### Given information
_ _ _

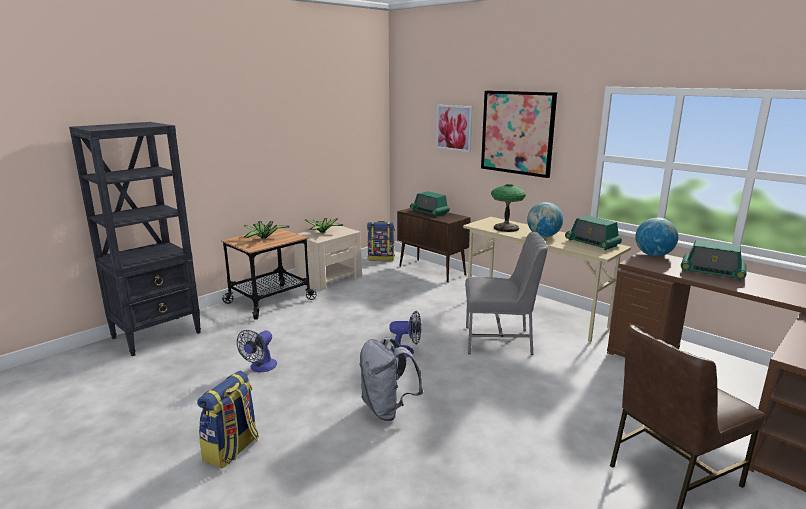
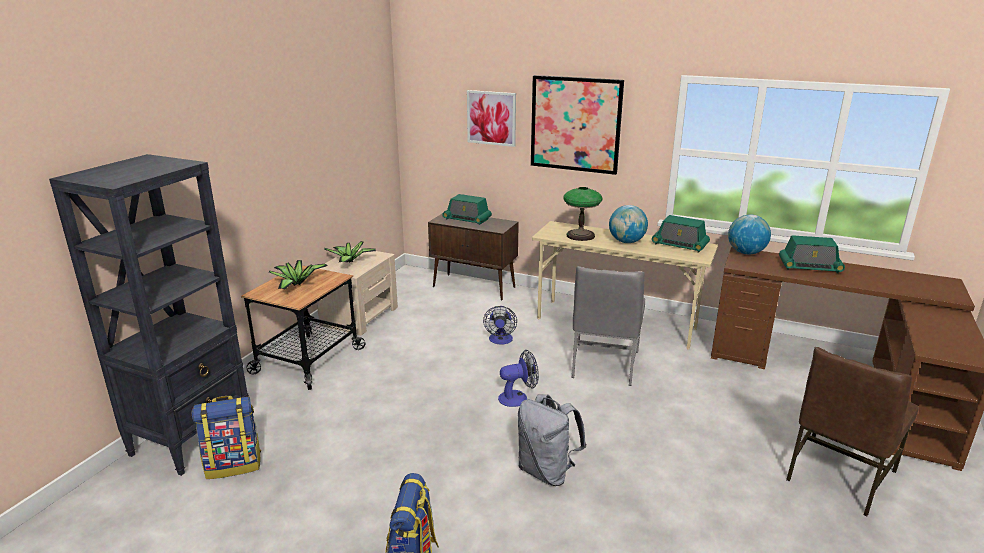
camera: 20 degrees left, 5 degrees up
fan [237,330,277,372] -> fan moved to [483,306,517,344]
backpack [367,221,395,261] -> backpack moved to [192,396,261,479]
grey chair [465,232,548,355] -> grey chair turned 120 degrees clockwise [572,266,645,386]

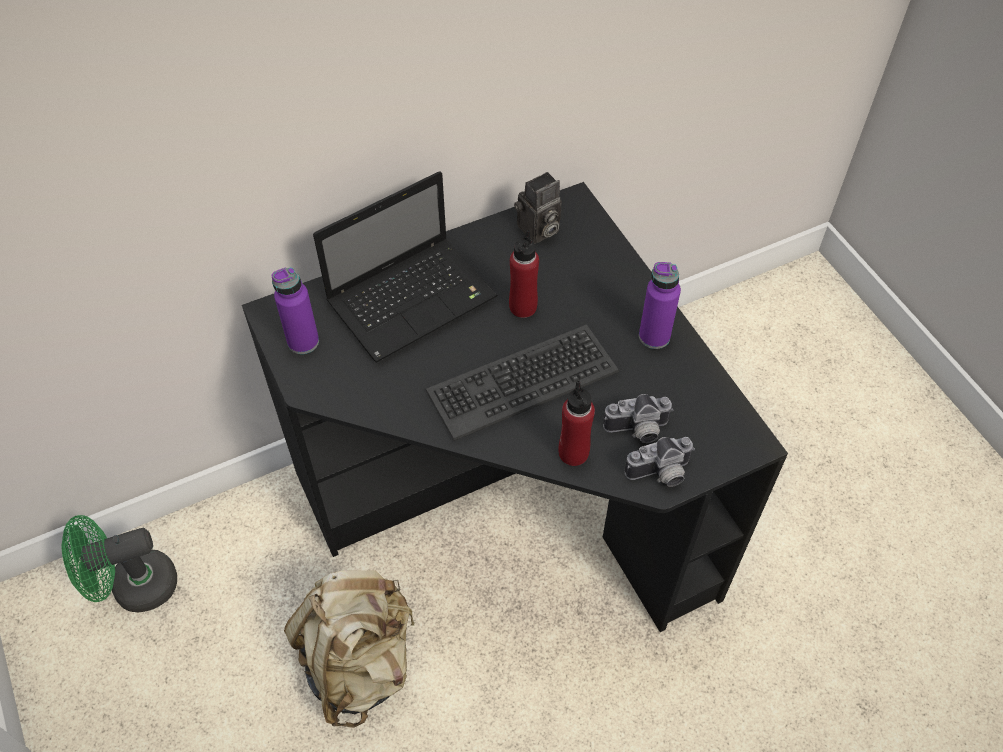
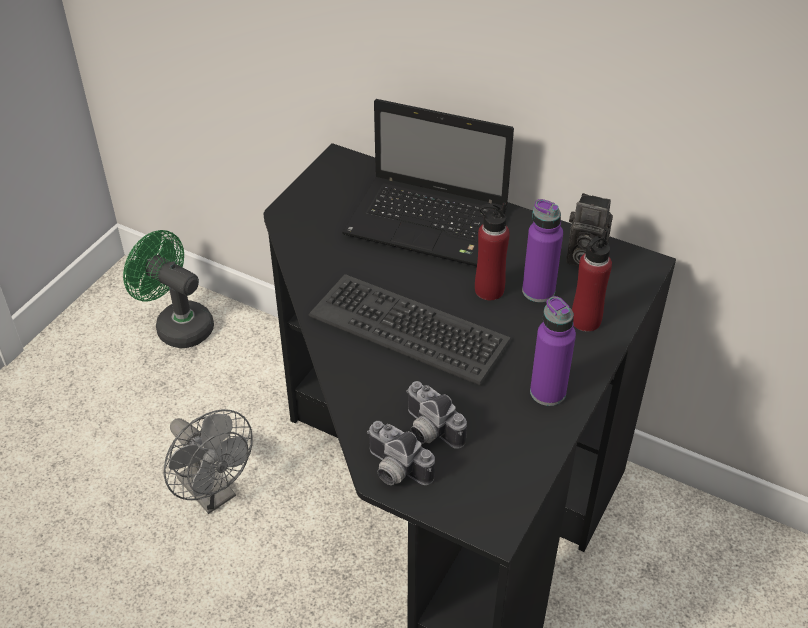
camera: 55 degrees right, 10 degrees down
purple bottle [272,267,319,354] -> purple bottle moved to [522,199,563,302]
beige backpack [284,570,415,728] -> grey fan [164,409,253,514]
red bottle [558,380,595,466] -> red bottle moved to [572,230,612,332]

_ _ _

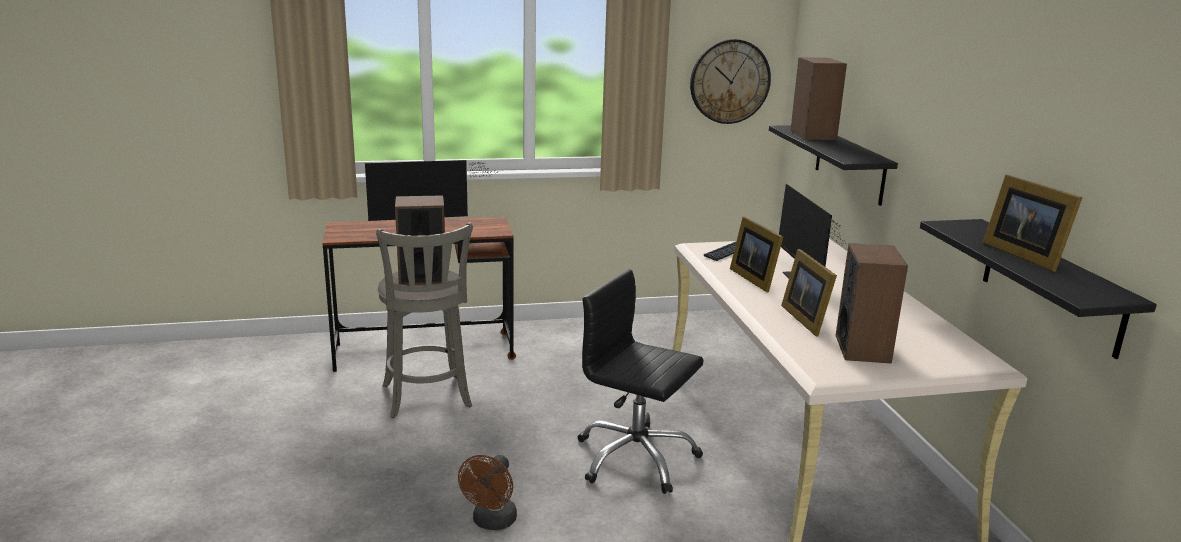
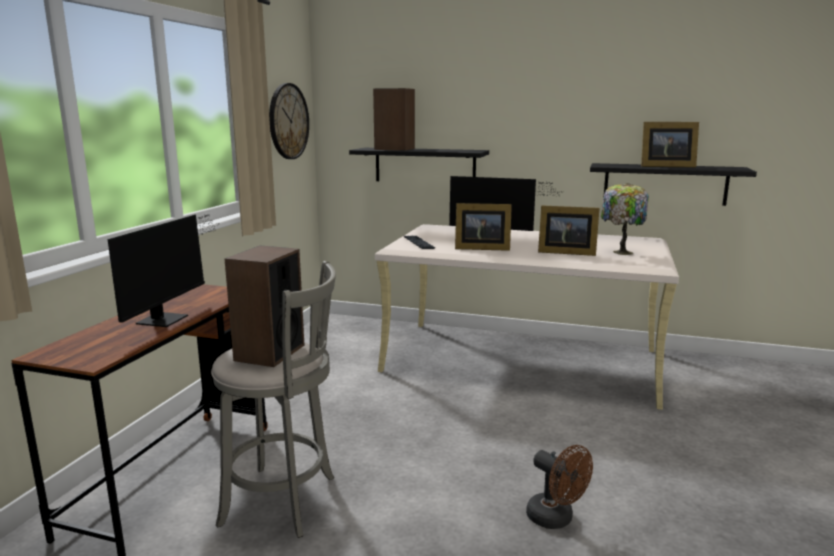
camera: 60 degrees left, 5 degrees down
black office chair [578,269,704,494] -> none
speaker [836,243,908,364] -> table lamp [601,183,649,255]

_ _ _

### What the task requires
Above are the records; copy from them only the lines starting at the one containing "camera: 20 degrees left, 5 degrees up" and ending at the one containing "purple bottle [272,267,319,354]", exactly and without pictures.

### Expected answer
camera: 20 degrees left, 5 degrees up
fan [237,330,277,372] -> fan moved to [483,306,517,344]
backpack [367,221,395,261] -> backpack moved to [192,396,261,479]
grey chair [465,232,548,355] -> grey chair turned 120 degrees clockwise [572,266,645,386]

camera: 55 degrees right, 10 degrees down
purple bottle [272,267,319,354] -> purple bottle moved to [522,199,563,302]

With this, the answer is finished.